(Your objective): An exact copy of the listing is needed, with every line kept.

(Listed entries):
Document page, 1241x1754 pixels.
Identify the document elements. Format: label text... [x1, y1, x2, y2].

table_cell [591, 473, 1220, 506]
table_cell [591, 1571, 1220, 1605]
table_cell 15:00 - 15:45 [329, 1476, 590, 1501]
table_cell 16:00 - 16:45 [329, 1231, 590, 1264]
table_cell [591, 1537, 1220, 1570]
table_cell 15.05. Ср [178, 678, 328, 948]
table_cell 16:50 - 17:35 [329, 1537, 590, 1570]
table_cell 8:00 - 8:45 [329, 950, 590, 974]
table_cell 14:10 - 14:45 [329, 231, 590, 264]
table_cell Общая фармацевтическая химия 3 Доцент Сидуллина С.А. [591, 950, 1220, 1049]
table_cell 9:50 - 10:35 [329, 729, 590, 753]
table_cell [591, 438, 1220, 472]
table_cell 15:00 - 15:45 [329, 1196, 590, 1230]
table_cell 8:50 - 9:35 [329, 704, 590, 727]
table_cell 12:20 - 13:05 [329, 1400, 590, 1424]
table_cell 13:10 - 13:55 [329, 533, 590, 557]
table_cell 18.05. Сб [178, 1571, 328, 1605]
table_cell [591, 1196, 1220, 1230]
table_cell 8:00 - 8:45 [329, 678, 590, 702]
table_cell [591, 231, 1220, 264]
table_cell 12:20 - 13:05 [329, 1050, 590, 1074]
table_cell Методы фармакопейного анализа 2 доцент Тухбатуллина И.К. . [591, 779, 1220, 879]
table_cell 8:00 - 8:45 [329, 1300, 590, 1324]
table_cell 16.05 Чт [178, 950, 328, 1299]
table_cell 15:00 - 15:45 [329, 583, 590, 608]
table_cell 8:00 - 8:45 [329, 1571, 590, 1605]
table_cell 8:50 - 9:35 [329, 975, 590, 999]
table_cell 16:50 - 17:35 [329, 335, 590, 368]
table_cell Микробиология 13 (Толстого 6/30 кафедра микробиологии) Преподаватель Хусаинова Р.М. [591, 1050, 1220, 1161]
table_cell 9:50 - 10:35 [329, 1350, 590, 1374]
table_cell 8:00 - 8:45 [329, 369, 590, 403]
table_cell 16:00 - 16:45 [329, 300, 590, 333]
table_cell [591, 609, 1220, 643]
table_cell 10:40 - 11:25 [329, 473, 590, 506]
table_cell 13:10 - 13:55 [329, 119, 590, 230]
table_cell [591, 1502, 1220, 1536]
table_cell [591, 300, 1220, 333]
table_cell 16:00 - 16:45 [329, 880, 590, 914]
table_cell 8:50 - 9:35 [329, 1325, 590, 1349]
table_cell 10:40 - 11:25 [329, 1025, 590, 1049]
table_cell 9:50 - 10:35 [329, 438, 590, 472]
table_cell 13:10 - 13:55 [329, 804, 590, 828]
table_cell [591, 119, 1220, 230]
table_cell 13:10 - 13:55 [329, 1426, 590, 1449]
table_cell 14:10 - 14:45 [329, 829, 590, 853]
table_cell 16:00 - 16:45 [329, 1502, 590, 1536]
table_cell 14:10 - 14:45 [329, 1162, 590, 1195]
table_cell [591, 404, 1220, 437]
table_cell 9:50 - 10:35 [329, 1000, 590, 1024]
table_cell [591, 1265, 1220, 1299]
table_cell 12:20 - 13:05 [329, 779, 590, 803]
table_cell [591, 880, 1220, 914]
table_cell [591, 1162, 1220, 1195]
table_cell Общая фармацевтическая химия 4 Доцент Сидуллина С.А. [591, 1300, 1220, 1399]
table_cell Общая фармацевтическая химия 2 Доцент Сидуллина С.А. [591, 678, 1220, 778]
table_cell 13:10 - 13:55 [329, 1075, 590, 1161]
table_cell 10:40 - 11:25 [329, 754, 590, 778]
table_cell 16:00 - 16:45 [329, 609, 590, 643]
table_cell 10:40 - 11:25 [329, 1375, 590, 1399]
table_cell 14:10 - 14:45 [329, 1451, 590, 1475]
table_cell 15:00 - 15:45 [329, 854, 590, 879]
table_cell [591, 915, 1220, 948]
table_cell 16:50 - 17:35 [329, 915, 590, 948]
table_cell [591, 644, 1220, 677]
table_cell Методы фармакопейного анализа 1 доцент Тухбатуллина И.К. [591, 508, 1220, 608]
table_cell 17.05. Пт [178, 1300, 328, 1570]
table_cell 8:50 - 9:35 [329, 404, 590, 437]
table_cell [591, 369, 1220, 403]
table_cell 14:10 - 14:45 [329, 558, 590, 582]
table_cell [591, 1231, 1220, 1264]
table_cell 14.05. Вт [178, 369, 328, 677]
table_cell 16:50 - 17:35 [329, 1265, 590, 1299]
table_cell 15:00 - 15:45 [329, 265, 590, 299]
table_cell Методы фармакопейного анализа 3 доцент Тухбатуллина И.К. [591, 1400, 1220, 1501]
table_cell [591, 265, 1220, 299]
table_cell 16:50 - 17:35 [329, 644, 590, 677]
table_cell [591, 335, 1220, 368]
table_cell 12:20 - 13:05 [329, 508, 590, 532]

(The completed task):
Document page, 1241x1754 pixels.
Identify the document elements. Format: label text... [x1, y1, x2, y2].

table_cell [591, 473, 1220, 506]
table_cell [591, 1571, 1220, 1605]
table_cell 15:00 - 15:45 [329, 1476, 590, 1501]
table_cell 16:00 - 16:45 [329, 1231, 590, 1264]
table_cell [591, 1537, 1220, 1570]
table_cell 15.05. Ср [178, 678, 328, 948]
table_cell 16:50 - 17:35 [329, 1537, 590, 1570]
table_cell 8:00 - 8:45 [329, 950, 590, 974]
table_cell 14:10 - 14:45 [329, 231, 590, 264]
table_cell Общая фармацевтическая химия 3 Доцент Сидуллина С.А. [591, 950, 1220, 1049]
table_cell 9:50 - 10:35 [329, 729, 590, 753]
table_cell [591, 438, 1220, 472]
table_cell 15:00 - 15:45 [329, 1196, 590, 1230]
table_cell 8:50 - 9:35 [329, 704, 590, 727]
table_cell 12:20 - 13:05 [329, 1400, 590, 1424]
table_cell 13:10 - 13:55 [329, 533, 590, 557]
table_cell 18.05. Сб [178, 1571, 328, 1605]
table_cell [591, 1196, 1220, 1230]
table_cell 8:00 - 8:45 [329, 678, 590, 702]
table_cell [591, 231, 1220, 264]
table_cell 12:20 - 13:05 [329, 1050, 590, 1074]
table_cell Методы фармакопейного анализа 2 доцент Тухбатуллина И.К. . [591, 779, 1220, 879]
table_cell 8:00 - 8:45 [329, 1300, 590, 1324]
table_cell 16.05 Чт [178, 950, 328, 1299]
table_cell 15:00 - 15:45 [329, 583, 590, 608]
table_cell 8:00 - 8:45 [329, 1571, 590, 1605]
table_cell 8:50 - 9:35 [329, 975, 590, 999]
table_cell 16:50 - 17:35 [329, 335, 590, 368]
table_cell Микробиология 13 (Толстого 6/30 кафедра микробиологии) Преподаватель Хусаинова Р.М. [591, 1050, 1220, 1161]
table_cell 9:50 - 10:35 [329, 1350, 590, 1374]
table_cell 8:00 - 8:45 [329, 369, 590, 403]
table_cell 16:00 - 16:45 [329, 300, 590, 333]
table_cell [591, 609, 1220, 643]
table_cell 10:40 - 11:25 [329, 473, 590, 506]
table_cell 13:10 - 13:55 [329, 119, 590, 230]
table_cell [591, 1502, 1220, 1536]
table_cell [591, 300, 1220, 333]
table_cell 16:00 - 16:45 [329, 880, 590, 914]
table_cell 8:50 - 9:35 [329, 1325, 590, 1349]
table_cell 10:40 - 11:25 [329, 1025, 590, 1049]
table_cell 9:50 - 10:35 [329, 438, 590, 472]
table_cell 13:10 - 13:55 [329, 804, 590, 828]
table_cell [591, 119, 1220, 230]
table_cell 13:10 - 13:55 [329, 1426, 590, 1449]
table_cell 14:10 - 14:45 [329, 829, 590, 853]
table_cell 16:00 - 16:45 [329, 1502, 590, 1536]
table_cell 14:10 - 14:45 [329, 1162, 590, 1195]
table_cell [591, 404, 1220, 437]
table_cell 9:50 - 10:35 [329, 1000, 590, 1024]
table_cell [591, 1265, 1220, 1299]
table_cell 12:20 - 13:05 [329, 779, 590, 803]
table_cell [591, 880, 1220, 914]
table_cell [591, 1162, 1220, 1195]
table_cell Общая фармацевтическая химия 4 Доцент Сидуллина С.А. [591, 1300, 1220, 1399]
table_cell Общая фармацевтическая химия 2 Доцент Сидуллина С.А. [591, 678, 1220, 778]
table_cell 13:10 - 13:55 [329, 1075, 590, 1161]
table_cell 10:40 - 11:25 [329, 754, 590, 778]
table_cell 16:00 - 16:45 [329, 609, 590, 643]
table_cell 10:40 - 11:25 [329, 1375, 590, 1399]
table_cell 14:10 - 14:45 [329, 1451, 590, 1475]
table_cell 15:00 - 15:45 [329, 854, 590, 879]
table_cell [591, 915, 1220, 948]
table_cell 16:50 - 17:35 [329, 915, 590, 948]
table_cell [591, 644, 1220, 677]
table_cell Методы фармакопейного анализа 1 доцент Тухбатуллина И.К. [591, 508, 1220, 608]
table_cell 17.05. Пт [178, 1300, 328, 1570]
table_cell 8:50 - 9:35 [329, 404, 590, 437]
table_cell [591, 369, 1220, 403]
table_cell 14:10 - 14:45 [329, 558, 590, 582]
table_cell [591, 1231, 1220, 1264]
table_cell 14.05. Вт [178, 369, 328, 677]
table_cell 16:50 - 17:35 [329, 1265, 590, 1299]
table_cell 15:00 - 15:45 [329, 265, 590, 299]
table_cell Методы фармакопейного анализа 3 доцент Тухбатуллина И.К. [591, 1400, 1220, 1501]
table_cell [591, 265, 1220, 299]
table_cell 16:50 - 17:35 [329, 644, 590, 677]
table_cell [591, 335, 1220, 368]
table_cell 12:20 - 13:05 [329, 508, 590, 532]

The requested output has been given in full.